Dataset entries
· · · · · · ·

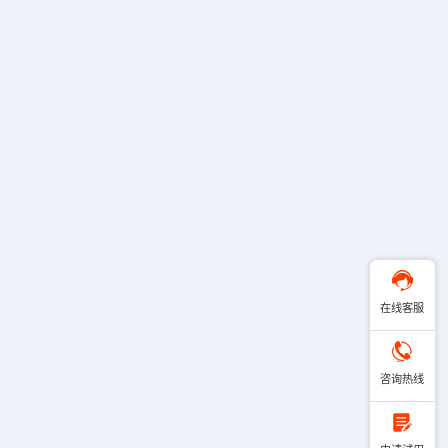
在线客服
咨询热线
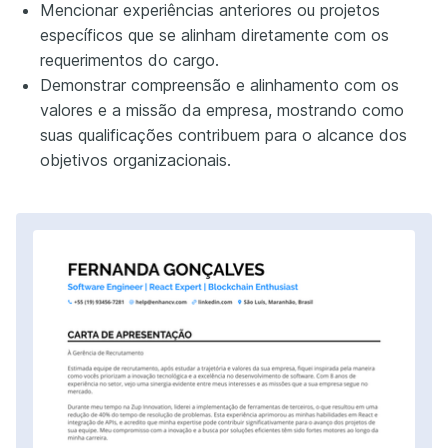
Mencionar experiências anteriores ou projetos
específicos que se alinham diretamente com os
requerimentos do cargo.
Demonstrar compreensão e alinhamento com os
valores e a missão da empresa, mostrando como
suas qualificações contribuem para o alcance dos
objetivos organizacionais.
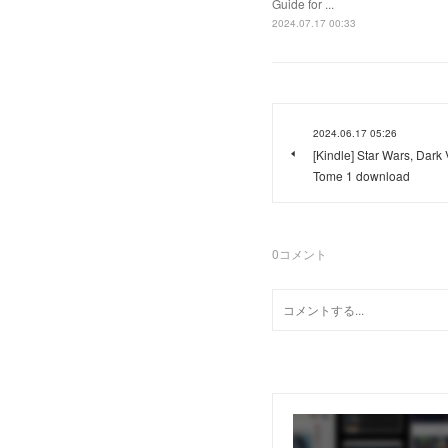
Guide for ...
2024.07.17 00:33
2024.06.17 05:26
[Kindle] Star Wars, Dark 
Tome 1 download
0
コメント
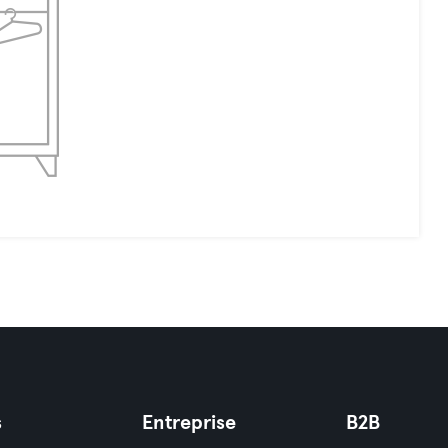
s
Entreprise
B2B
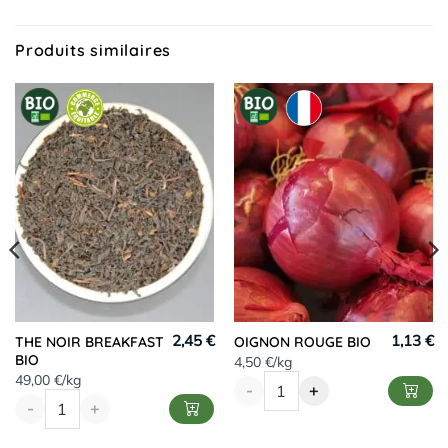
Produits similaires
2,45 €
1,13 €
THE NOIR BREAKFAST
OIGNON ROUGE BIO
BIO
4,50 €/kg
49,00 €/kg
-
+
-
+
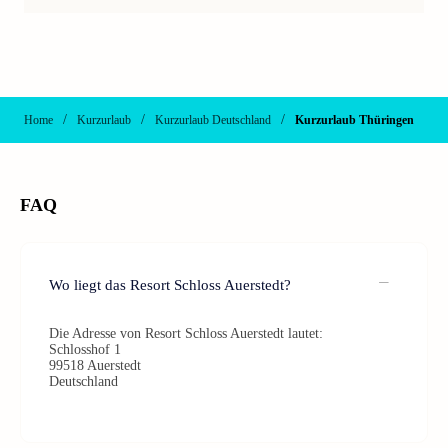
/
/
/
Home
Kurzurlaub
Kurzurlaub Deutschland
Kurzurlaub Thüringen
FAQ
Wo liegt das Resort Schloss Auerstedt?
Die Adresse von Resort Schloss Auerstedt lautet:
Schlosshof 1
99518 Auerstedt
Deutschland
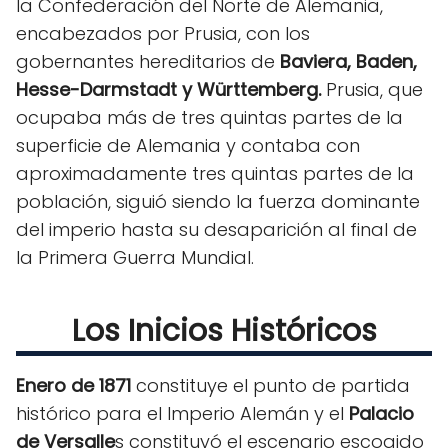
la Confederación del Norte de Alemania,
encabezados por Prusia, con los
gobernantes hereditarios de
Baviera, Baden,
Hesse-Darmstadt y Württemberg.
Prusia, que
ocupaba más de tres quintas partes de la
superficie de Alemania y contaba con
aproximadamente tres quintas partes de la
población, siguió siendo la fuerza dominante
del imperio hasta su desaparición al final de
la Primera Guerra Mundial.
Los Inicios Históricos
Enero de 1871
constituye el punto de partida
histórico para el Imperio Alemán y el
Palacio
de Versalle
s constituyó el escenario escogido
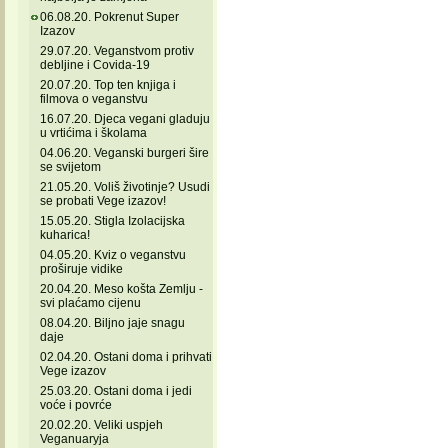
06.08.20. Pokrenut Super
Izazov
29.07.20. Veganstvom protiv
debljine i Covida-19
20.07.20. Top ten knjiga i
filmova o veganstvu
16.07.20. Djeca vegani gladuju
u vrtićima i školama
04.06.20. Veganski burgeri šire
se svijetom
21.05.20. Voliš životinje? Usudi
se probati Vege izazov!
15.05.20. Stigla Izolacijska
kuharica!
04.05.20. Kviz o veganstvu
proširuje vidike
20.04.20. Meso košta Zemlju -
svi plaćamo cijenu
08.04.20. Biljno jaje snagu
daje
02.04.20. Ostani doma i prihvati
Vege izazov
25.03.20. Ostani doma i jedi
voće i povrće
20.02.20. Veliki uspjeh
Veganuaryja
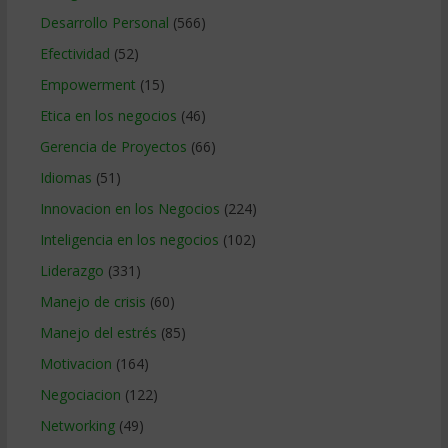
Desarrollo Personal
(566)
Efectividad
(52)
Empowerment
(15)
Etica en los negocios
(46)
Gerencia de Proyectos
(66)
Idiomas
(51)
Innovacion en los Negocios
(224)
Inteligencia en los negocios
(102)
Liderazgo
(331)
Manejo de crisis
(60)
Manejo del estrés
(85)
Motivacion
(164)
Negociacion
(122)
Networking
(49)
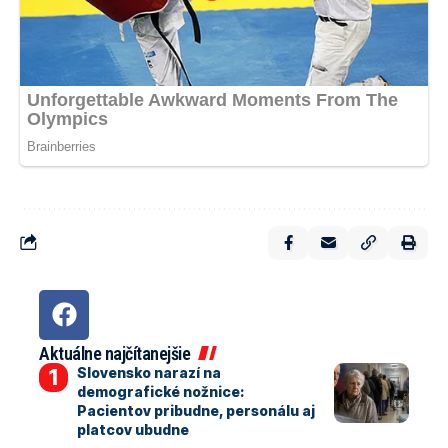
Aktuálne najčítanejšie
Slovensko narazí na
demografické nožnice:
Pacientov pribudne, personálu aj
platcov ubudne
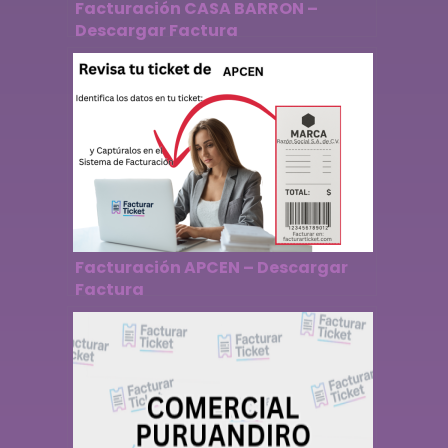
Facturación CASA BARRON –
Descargar Factura
Facturación APCEN – Descargar
Factura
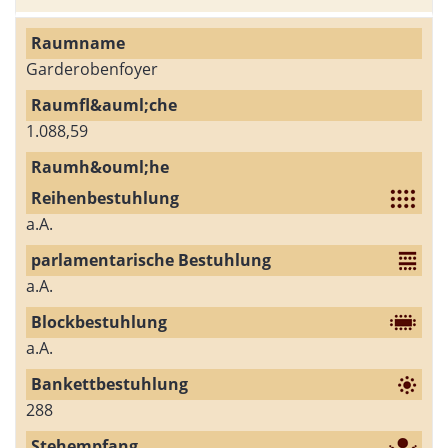
Garderobenfoyer
1.088,59
a.A.
a.A.
a.A.
288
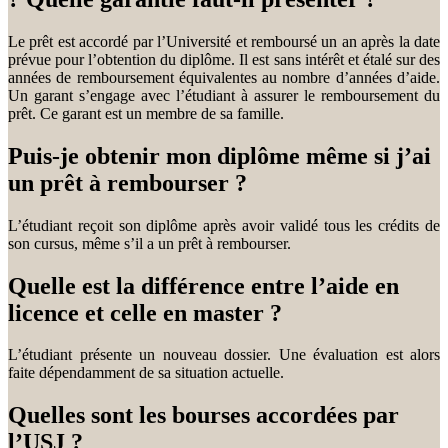
Le prêt est accordé par l’Université et remboursé un an après la date
prévue pour l’obtention du diplôme. Il est sans intérêt et étalé sur des
années de remboursement équivalentes au nombre d’années d’aide.
Un garant s’engage avec l’étudiant à assurer le remboursement du
prêt. Ce garant est un membre de sa famille.
Puis-je obtenir mon diplôme même si j’ai
un prêt à rembourser ?
L’étudiant reçoit son diplôme après avoir validé tous les crédits de
son cursus, même s’il a un prêt à rembourser.
Quelle est la différence entre l’aide en
licence et celle en master ?
L’étudiant présente un nouveau dossier. Une évaluation est alors
faite dépendamment de sa situation actuelle.
Quelles sont les bourses accordées par
l’USJ ?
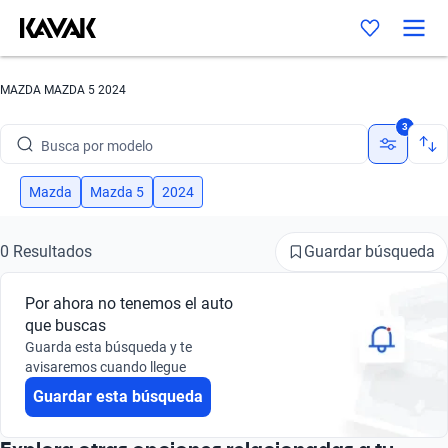
MAZDA MAZDA 5 2024
Busca por marca
3
Busca por modelo
Busca por versión
Mazda
Mazda 5
2024
Busca por año
Guardar búsqueda
0 Resultados
Busca por marca
Por ahora no tenemos el auto
Busca por modelo
que buscas
Guarda esta búsqueda y te
Busca por versión
avisaremos cuando llegue
Guardar esta búsqueda
Busca por año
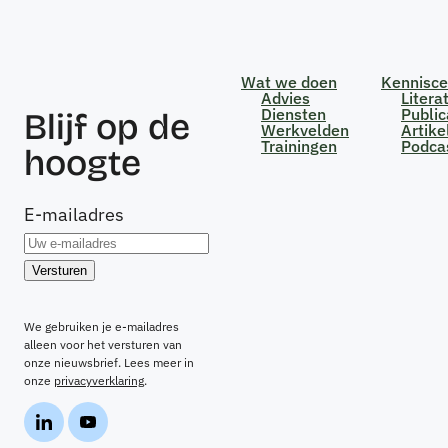
Wat we doen
Kennisc
Advies
Litera
Diensten
Public
Blijf op de
Werkvelden
Artike
Trainingen
Podca
hoogte
E-mailadres
We gebruiken je e-mailadres
alleen voor het versturen van
onze nieuwsbrief. Lees meer in
onze
privacyverklaring
.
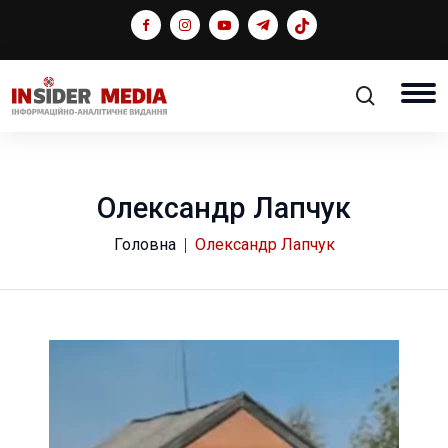
Олександр Лапчук
Головна
Олександр Лапчук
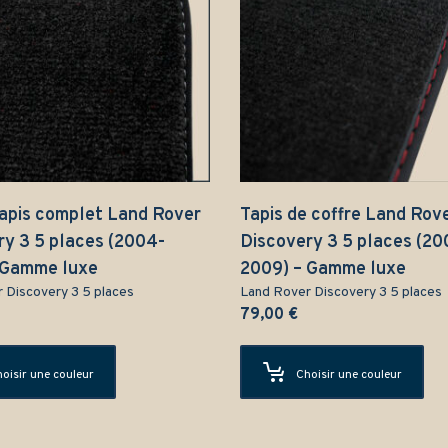
tapis complet Land Rover
Tapis de coffre Land Rov
ry 3 5 places (2004-
Discovery 3 5 places (20
 Gamme luxe
2009) – Gamme luxe
 Discovery 3 5 places
Land Rover Discovery 3 5 places
79,00
€
oisir une couleur
Choisir une couleur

· · · · · · ·

## YOUR OBJECTIVE
From the first line to the last, repeat the entries exactly and leave out the pictures.

## ANSWER TO THIS PROBLEM
在线客服
咨询热线
Mencionar experiências anteriores ou projetos
específicos que se alinham diretamente com os
requerimentos do cargo.
Demonstrar compreensão e alinhamento com os
valores e a missão da empresa, mostrando como
suas qualificações contribuem para o alcance dos
objetivos organizacionais.
Guide for ...
2024.07.17 00:33
2024.06.17 05:26
[Kindle] Star Wars, Dark 
Tome 1 download
0
コメント
s
Entreprise
B2B
Produits similaires
2,45 €
1,13 €
THE NOIR BREAKFAST
OIGNON ROUGE BIO
BIO
4,50 €/kg
49,00 €/kg
-
+
-
+
/
/
/
Home
Kurzurlaub
Kurzurlaub Deutschland
Kurzurlaub Thüringen
FAQ
Wo liegt das Resort Schloss Auerstedt?
Die Adresse von Resort Schloss Auerstedt lautet:
Schlosshof 1
99518 Auerstedt
Deutschland
la Confederación del Norte de Alemania,
encabezados por Prusia, con los
gobernantes hereditarios de
Baviera, Baden,
Hesse-Darmstadt y Württemberg.
Prusia, que
ocupaba más de tres quintas partes de la
superficie de Alemania y contaba con
aproximadamente tres quintas partes de la
población, siguió siendo la fuerza dominante
del imperio hasta su desaparición al final de
la Primera Guerra Mundial.
Los Inicios Históricos
Enero de 1871
constituye el punto de partida
histórico para el Imperio Alemán y el
Palacio
de Versalle
s constituyó el escenario escogido
06.08.20. Pokrenut Super
Izazov
29.07.20. Veganstvom protiv
debljine i Covida-19
20.07.20. Top ten knjiga i
filmova o veganstvu
16.07.20. Djeca vegani gladuju
u vrtićima i školama
04.06.20. Veganski burgeri šire
se svijetom
21.05.20. Voliš životinje? Usudi
se probati Vege izazov!
15.05.20. Stigla Izolacijska
kuharica!
04.05.20. Kviz o veganstvu
proširuje vidike
20.04.20. Meso košta Zemlju -
svi plaćamo cijenu
08.04.20. Biljno jaje snagu
daje
02.04.20. Ostani doma i prihvati
Vege izazov
25.03.20. Ostani doma i jedi
voće i povrće
20.02.20. Veliki uspjeh
Veganuaryja
Desarrollo Personal
(566)
Efectividad
(52)
Empowerment
(15)
Etica en los negocios
(46)
Gerencia de Proyectos
(66)
Idiomas
(51)
Innovacion en los Negocios
(224)
Inteligencia en los negocios
(102)
Liderazgo
(331)
Manejo de crisis
(60)
Manejo del estrés
(85)
Motivacion
(164)
Negociacion
(122)
Networking
(49)
Aktuálne najčítanejšie
Slovensko narazí na
demografické nožnice:
Pacientov pribudne, personálu aj
platcov ubudne
Facturación CASA BARRON –
Descargar Factura
Facturación APCEN – Descargar
Factura
Garderobenfoyer
1.088,59
a.A.
a.A.
a.A.
288
Le prêt est accordé par l’Université et remboursé un an après la date
prévue pour l’obtention du diplôme. Il est sans intérêt et étalé sur des
années de remboursement équivalentes au nombre d’années d’aide.
Un garant s’engage avec l’étudiant à assurer le remboursement du
prêt. Ce garant est un membre de sa famille.
Puis-je obtenir mon diplôme même si j’ai
un prêt à rembourser ?
L’étudiant reçoit son diplôme après avoir validé tous les crédits de
son cursus, même s’il a un prêt à rembourser.
Quelle est la différence entre l’aide en
licence et celle en master ?
L’étudiant présente un nouveau dossier. Une évaluation est alors
faite dépendamment de sa situation actuelle.
Quelles sont les bourses accordées par
l’USJ ?
MAZDA MAZDA 5 2024
Busca por marca
3
Busca por modelo
Busca por versión
Mazda
Mazda 5
2024
Busca por año
Guardar búsqueda
0 Resultados
Busca por marca
Por ahora no tenemos el auto
Busca por modelo
que buscas
Guarda esta búsqueda y te
Busca por versión
avisaremos cuando llegue
Guardar esta búsqueda
Busca por año
Wat we doen
Kennisc
Advies
Litera
Diensten
Public
Blijf op de
Werkvelden
Artike
Trainingen
Podca
hoogte
E-mailadres
We gebruiken je e-mailadres
alleen voor het versturen van
onze nieuwsbrief. Lees meer in
onze
privacyverklaring
.
Олександр Лапчук
Головна
Олександр Лапчук
tapis complet Land Rover
Tapis de coffre Land Rov
ry 3 5 places (2004-
Discovery 3 5 places (20
 Gamme luxe
2009) – Gamme luxe
 Discovery 3 5 places
Land Rover Discovery 3 5 places
79,00
€
oisir une couleur
Choisir une couleur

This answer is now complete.